I imported the trace png into FabModules used the following settings for the top file:
The tool diameter was later changed to 0.35 after issues with the routing on my second attempt. For the cut file I used the following settings:
I exported the two pngs as .rml files for the Roland SRM-20.
Much like with the ATTinyISP, I calibrated the X, Y and Z axis on the copper plate, making sure the plate was stuck firm and flat to the router floor. I used an average of the z depth between the approximate bottom-left, middle and top-left points. On cutting there was still some excess copper in places which I removed with a flat-edge scalpel. When I had to recut a new board for Embedded Programming, I had a lot more excess copper. I tried cutting with a new tool bit but it had slightly different dimensions and didn't cut well with my rml file.
I installed the previous tool bit and went went back to Fab Modules. I increased the number of offsets from 4 to 7. When I set the x-axis I made sure to pick the deepest value between bottom-left/ middle/top-left. There was still excess lines, particularly around the ATTiny pads.
It's also necessary to check the g-code using Note++ on the PC (trace file only). This is because of a glitch in Fabmodules which outputs as '-2' instead of '-3'. If the glitch exists, you need to use Find & Replace tool across the whole file.
I tried decreasing the tool diameter to 0.35 and then 0.3 so there was no excess around the pads. This meant that the pads round the ATTiny would be hard to solder but at least there would be no false connection.
I swapped the tool bits, calibrating the Z-axis and ran the cut file in the same X/Y position.
When soldering I used a slightly different setup, using the grips to hold the pcb in place as I soldered. A flat pair of good quality Weitus/WTS tweezers helped to position the components in place.
I gathered the following components
On the press button, there was an extra piece of metal running down the middle. There was some concerns that this would make contact with GND running under the button. I reviewed the data sheet and chose to cut the additional metal off with pliers.
After soldering the various components to the board, it came to preparing the 6-pin. Knowing a 6-pin wire would be connected from the side, I chose to drill a small hole to fit the right angle through the board. After a few attempts on a test board, I drilled through the pads and soldered the pins from the top.
As described, the first attempt led to some clean soldering in comparison to the ATTinISP. I soldered the complete list of components but it was only when I tried to program my board that I realised there was an issue with my board. With my instructor Vincent, we used the multimetre to check connection on all components and the soldering was good. There was, however, a connection where there shouldn't have been – as shown in the image above – between two pads under the ATTiny.
There was no alternative but to redo the board in FabModules, reroute the board with SRM-20 and desolder as many components as possible. I found desoldering a particular challenge and managed to damage one ATTiny and crystal in the process.
To separate the pads under the ATTiny, I had to return right back to the Eagle file and move the route lines further away. As outlined in the previous sections, hairlines of copper remained between the pads and I had to adjust the cutting depth several times.
With a fresh components, I soldered a little more 'smooth and shiny' than before. On my first attempt I was not well versed with how to use a multimeter. After a short introduction from Vincent, I took the time to check each connections after soldering. If the connection was weak, I adjusted the position of the component on the pad or added more solder to fully submerge the metal connection.
This time, I attached my six-pin connector by simply laying it on the board between routing. The overall board has less copper and thinner routing but all connections are sound. I uploaded a basic blinking program (File > Examples > 01 Basics > Blink) using the steps outlined on the week 11 page and it blinked! However, it blinked not as regularly as programmed. The feedback I received was that most likely there was a fault with the crystal.
I discuss using the oscilloscope on the Sorbonne group page.

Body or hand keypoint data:

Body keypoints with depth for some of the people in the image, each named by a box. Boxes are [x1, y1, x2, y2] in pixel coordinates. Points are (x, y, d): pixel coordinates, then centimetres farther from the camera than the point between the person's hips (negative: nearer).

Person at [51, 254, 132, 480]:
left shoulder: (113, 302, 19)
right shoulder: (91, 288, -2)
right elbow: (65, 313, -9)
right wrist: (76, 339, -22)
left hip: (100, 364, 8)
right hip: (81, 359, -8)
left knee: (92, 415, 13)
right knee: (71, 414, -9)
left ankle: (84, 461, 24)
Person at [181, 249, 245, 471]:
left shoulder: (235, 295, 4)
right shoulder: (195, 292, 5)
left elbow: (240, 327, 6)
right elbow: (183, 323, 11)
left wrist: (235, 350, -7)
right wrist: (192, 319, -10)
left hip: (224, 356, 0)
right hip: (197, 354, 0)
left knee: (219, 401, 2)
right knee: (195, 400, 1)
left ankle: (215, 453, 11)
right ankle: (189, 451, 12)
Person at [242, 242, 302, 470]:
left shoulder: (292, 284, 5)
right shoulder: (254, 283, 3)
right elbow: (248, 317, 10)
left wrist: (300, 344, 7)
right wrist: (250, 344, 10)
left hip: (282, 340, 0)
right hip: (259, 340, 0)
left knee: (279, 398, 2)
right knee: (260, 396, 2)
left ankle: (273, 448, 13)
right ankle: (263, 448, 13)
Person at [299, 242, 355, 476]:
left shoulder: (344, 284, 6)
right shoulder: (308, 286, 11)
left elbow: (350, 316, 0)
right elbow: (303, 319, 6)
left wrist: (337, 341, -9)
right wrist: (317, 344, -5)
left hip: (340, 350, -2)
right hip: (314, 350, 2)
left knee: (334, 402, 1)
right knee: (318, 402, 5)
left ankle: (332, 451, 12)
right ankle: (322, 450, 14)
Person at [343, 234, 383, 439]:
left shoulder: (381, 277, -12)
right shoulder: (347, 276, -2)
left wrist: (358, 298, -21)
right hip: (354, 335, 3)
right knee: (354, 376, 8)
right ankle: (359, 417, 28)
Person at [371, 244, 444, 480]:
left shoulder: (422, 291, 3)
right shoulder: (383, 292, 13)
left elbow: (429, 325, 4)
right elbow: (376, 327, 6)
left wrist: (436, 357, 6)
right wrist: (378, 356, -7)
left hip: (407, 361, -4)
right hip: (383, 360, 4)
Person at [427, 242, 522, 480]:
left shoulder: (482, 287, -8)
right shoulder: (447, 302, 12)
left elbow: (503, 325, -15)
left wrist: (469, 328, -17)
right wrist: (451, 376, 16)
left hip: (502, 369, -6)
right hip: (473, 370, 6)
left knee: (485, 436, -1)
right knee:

» Using the information:
a) In the PCB-milling write-up, what number of offsets did the writer switch to in FabModules?
b) Retype the PCB-milling write-up exactly, everything from "There was no alternative" down to "depth several times.".

» Numbered responses:
a) Seven (up from 4).

b)
There was no alternative but to redo the board in FabModules, reroute the board with SRM-20 and desolder as many components as possible. I found desoldering a particular challenge and managed to damage one ATTiny and crystal in the process.
To separate the pads under the ATTiny, I had to return right back to the Eagle file and move the route lines further away. As outlined in the previous sections, hairlines of copper remained between the pads and I had to adjust the cutting depth several times.